Other gliotransmitters also possibly alter the neuronal synaptic transmission induced by the astrocyte activation (55). Similar to our previous results showing no difference in the extracellular glutamate levels measured by microdialysis between ENT1 wild-type and KO in the dorsal striatum (46, 56), the systemic application of C21 in mice expressing astrocyte hM3Dq in the DMS did not change the homeostatic levels of glutamate (CON vs. C21, paired t-test, t=0.37, NS, Figure S7). This suggests that the neuronal adaptation and behavioral shifts are unlikely caused by the glutamate release from astrocytes.

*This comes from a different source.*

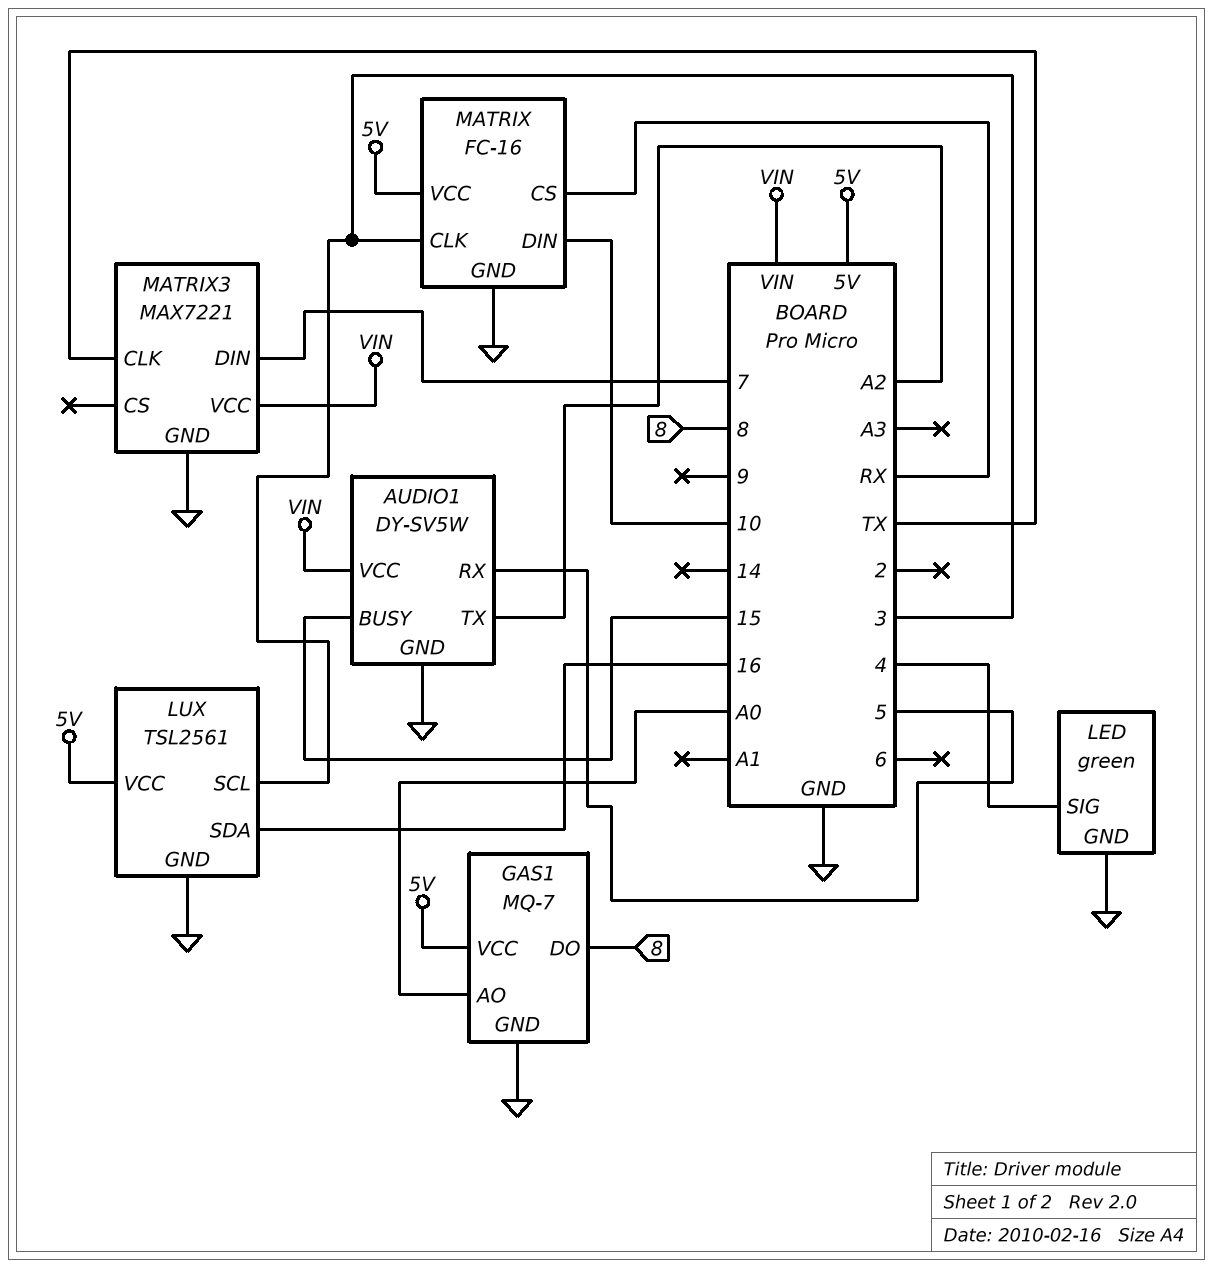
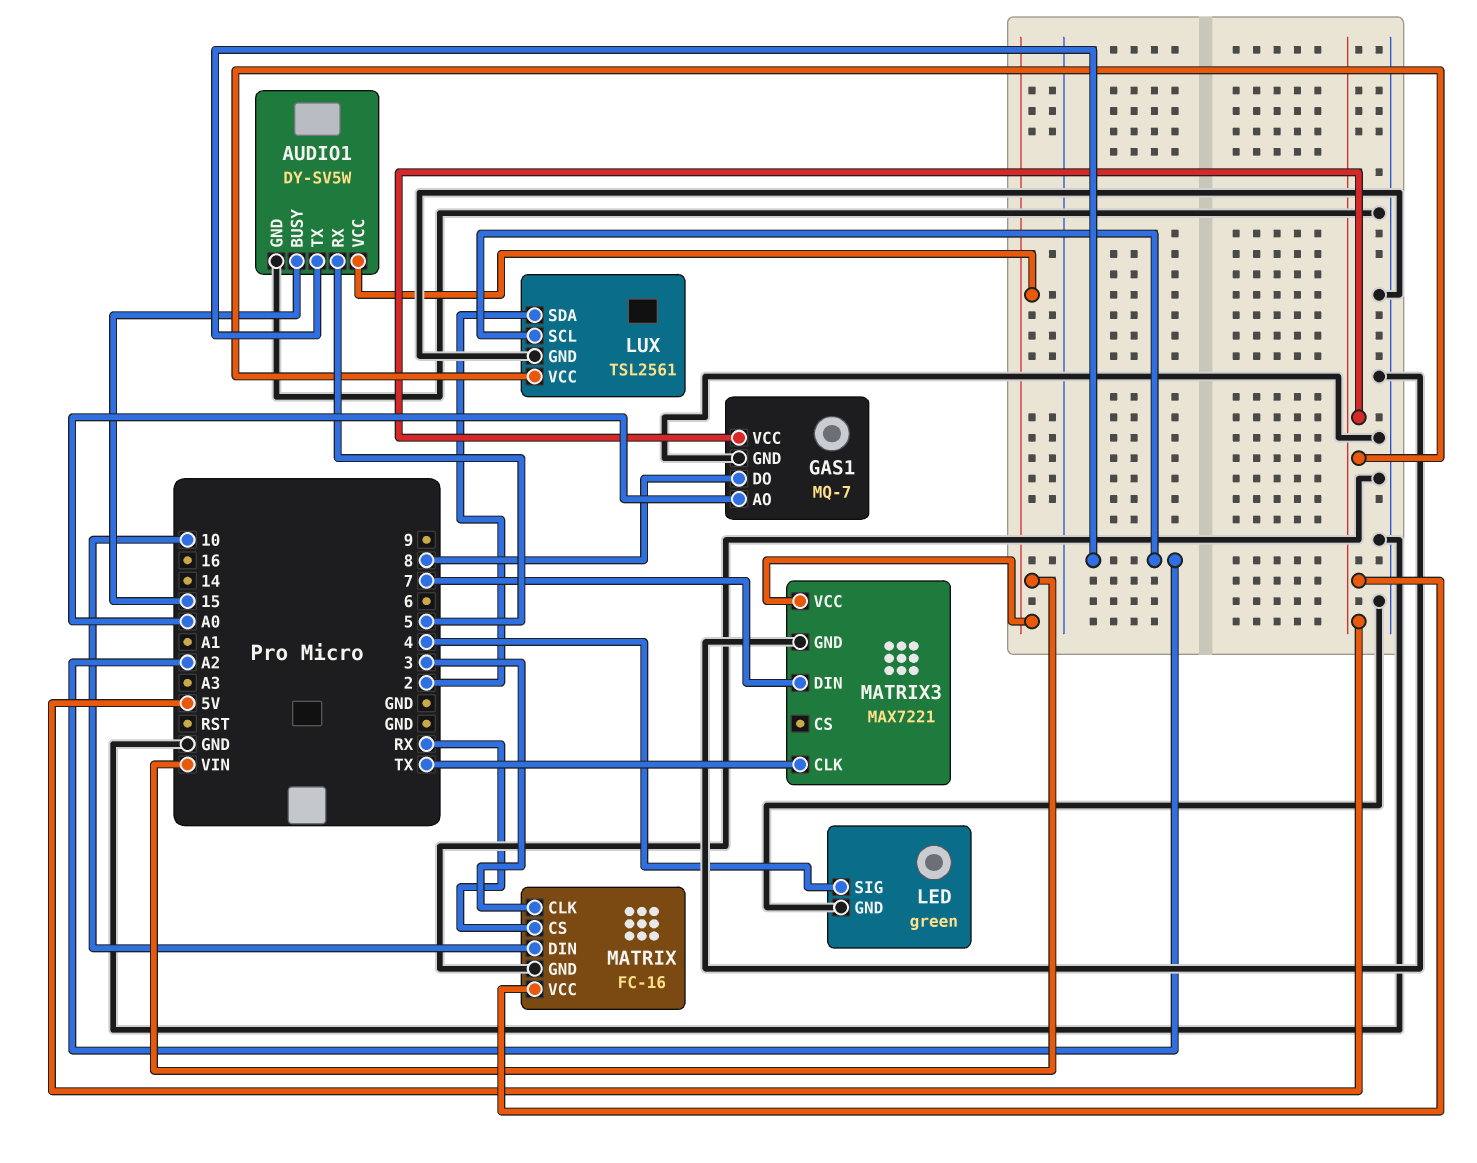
LUX pin SCL: 3 -> A2
LUX pin SDA: 16 -> 2

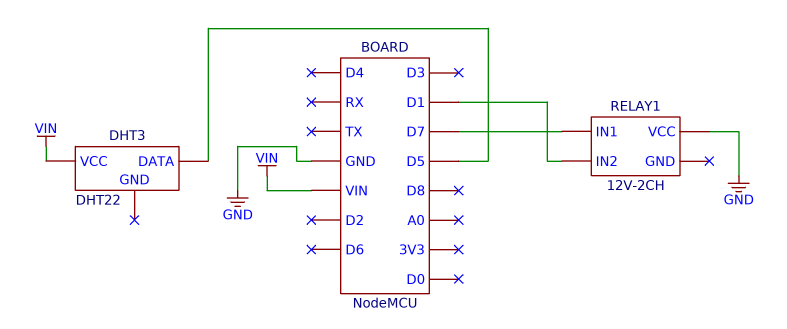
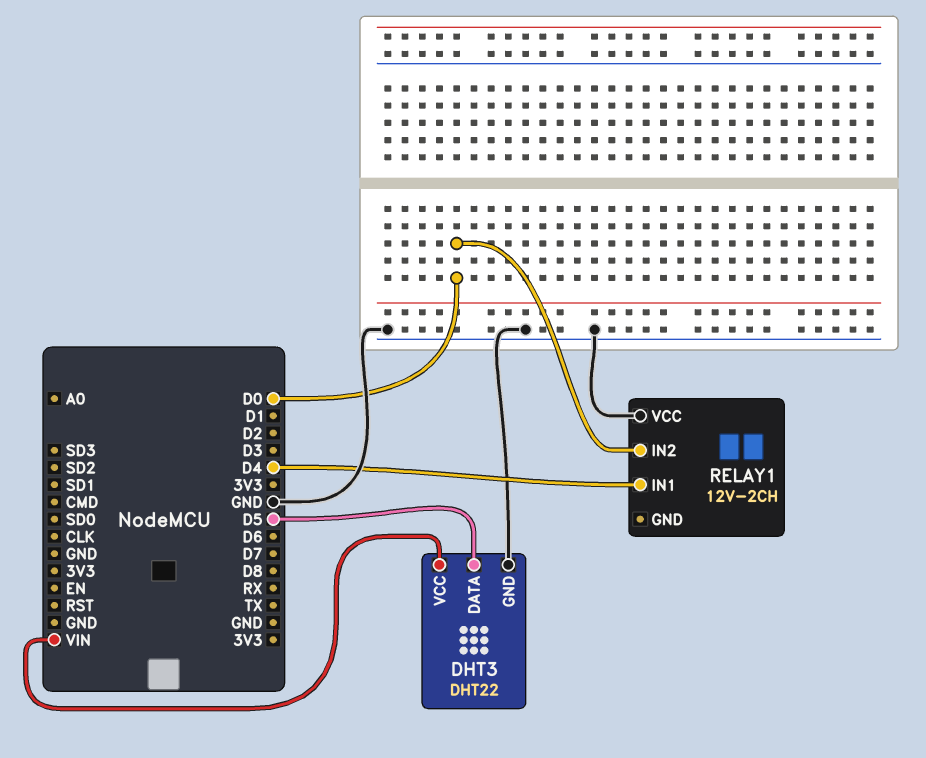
DHT3 pin GND: none -> GND
RELAY1 pin IN1: D7 -> D4
RELAY1 pin IN2: D1 -> D0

Restoring of Astrocyte ENT1 Expression in the DMS Normalizes the Astrocyte-Induced Reward-Seeking Behaviors

Since the reward-seeking behavioral shift induced by the DMS astrocyte activation was not observed in the ENT1 KO mice (Figure 6AC), we sought to determine if the restoring of ENT1 expression in the DMS reinstates the behaviors (Figure 6DG). We injected a virus to express ENT1 in astrocytes utilizing the GFAP promoter (Figure 6D,E). ENT1 rescue in the DMS did not affect the expression of adenosine receptors in the DMS (Figure S8). During the devaluation test, the mice expressing astrocyte ENT1 became markedly sensitive to the outcome devaluation through decreased nose-poking after C21 application (paired t-test, 1 mg/kg: t=6.08, P<0.05; 3 mg/kg: t=6.20, P<0.05, Figure 6G). The C21-induced changes in reward-seeking behavioral patterns were significantly different from those of ENT1KO mice without ENT1 overexpression in the DMS [two-way ANOVA, for genotype F(1,45)=12.13, P<0.05, Figure 6H], indicating that ENT1 overexpression in the DMS of ENT1 KO mice abolished the astrocyte-driven habitual actions as observed in wild-type mice.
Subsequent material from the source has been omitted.